◆ **WHAT IS EXPECTED**
Across all the entries below, how many lines mention the string "проблемы"? Respond with a single number.

◆ **RECORDED INFORMATION**
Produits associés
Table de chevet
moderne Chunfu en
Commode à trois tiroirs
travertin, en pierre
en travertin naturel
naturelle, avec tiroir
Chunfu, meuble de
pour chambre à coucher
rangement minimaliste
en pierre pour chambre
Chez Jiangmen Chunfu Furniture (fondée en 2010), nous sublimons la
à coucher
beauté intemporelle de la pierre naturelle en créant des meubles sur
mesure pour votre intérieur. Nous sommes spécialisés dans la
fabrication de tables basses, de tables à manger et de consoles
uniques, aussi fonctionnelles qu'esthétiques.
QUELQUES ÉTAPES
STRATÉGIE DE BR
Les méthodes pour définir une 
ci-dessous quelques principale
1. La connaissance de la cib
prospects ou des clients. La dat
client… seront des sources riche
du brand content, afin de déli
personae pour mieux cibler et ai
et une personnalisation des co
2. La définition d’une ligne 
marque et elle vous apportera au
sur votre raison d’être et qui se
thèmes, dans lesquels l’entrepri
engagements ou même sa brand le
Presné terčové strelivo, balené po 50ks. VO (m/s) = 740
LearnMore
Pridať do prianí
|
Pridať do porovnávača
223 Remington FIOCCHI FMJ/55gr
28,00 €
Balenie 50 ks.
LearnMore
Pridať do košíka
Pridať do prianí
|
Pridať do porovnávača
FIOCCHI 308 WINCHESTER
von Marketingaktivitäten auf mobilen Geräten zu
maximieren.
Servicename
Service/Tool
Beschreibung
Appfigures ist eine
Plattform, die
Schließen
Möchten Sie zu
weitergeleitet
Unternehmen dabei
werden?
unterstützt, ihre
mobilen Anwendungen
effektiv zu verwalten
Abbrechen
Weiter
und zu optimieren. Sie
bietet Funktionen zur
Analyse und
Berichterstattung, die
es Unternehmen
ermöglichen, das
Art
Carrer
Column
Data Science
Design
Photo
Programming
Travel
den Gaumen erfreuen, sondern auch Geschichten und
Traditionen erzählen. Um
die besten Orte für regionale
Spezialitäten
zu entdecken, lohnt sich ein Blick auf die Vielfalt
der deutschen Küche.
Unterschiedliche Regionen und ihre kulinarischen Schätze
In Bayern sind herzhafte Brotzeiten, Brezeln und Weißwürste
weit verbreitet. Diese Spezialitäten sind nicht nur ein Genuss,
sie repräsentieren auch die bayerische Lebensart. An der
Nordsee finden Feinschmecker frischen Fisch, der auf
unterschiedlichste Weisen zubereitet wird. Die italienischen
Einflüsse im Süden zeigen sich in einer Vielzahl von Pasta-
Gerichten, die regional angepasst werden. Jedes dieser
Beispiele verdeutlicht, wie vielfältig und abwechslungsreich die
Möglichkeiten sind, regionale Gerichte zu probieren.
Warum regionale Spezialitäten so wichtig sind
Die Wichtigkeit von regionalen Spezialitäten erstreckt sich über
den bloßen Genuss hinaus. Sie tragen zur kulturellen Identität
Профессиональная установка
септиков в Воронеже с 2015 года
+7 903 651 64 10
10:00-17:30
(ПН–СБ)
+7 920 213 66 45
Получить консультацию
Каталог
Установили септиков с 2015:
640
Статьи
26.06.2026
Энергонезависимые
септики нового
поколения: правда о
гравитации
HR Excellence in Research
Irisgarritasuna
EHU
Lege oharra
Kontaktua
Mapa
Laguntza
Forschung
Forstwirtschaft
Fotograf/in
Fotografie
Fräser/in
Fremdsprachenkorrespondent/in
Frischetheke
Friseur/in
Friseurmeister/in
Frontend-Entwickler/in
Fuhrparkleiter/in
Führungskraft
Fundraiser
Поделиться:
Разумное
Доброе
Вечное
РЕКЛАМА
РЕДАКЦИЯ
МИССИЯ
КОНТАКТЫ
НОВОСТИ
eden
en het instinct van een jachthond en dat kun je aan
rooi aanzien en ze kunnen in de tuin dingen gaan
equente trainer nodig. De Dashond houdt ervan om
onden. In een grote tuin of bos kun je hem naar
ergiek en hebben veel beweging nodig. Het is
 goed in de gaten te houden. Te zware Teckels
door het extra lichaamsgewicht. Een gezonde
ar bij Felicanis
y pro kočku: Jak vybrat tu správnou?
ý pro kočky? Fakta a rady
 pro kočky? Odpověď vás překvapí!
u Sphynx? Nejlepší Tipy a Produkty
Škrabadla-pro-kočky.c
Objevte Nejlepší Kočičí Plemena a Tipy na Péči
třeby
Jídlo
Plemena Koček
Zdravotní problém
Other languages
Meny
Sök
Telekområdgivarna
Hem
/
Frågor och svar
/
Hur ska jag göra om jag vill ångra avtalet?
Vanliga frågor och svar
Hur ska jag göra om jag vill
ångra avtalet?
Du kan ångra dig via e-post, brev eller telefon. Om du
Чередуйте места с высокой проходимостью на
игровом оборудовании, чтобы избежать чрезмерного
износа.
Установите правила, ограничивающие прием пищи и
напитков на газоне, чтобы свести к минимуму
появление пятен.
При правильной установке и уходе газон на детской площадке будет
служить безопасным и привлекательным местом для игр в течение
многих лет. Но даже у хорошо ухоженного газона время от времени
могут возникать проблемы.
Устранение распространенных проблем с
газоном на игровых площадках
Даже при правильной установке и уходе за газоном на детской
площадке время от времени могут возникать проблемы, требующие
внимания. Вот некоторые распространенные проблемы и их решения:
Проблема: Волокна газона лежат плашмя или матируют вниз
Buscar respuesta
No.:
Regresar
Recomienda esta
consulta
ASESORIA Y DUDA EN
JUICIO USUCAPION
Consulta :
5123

◆ **WRITTEN SOLUTION**
3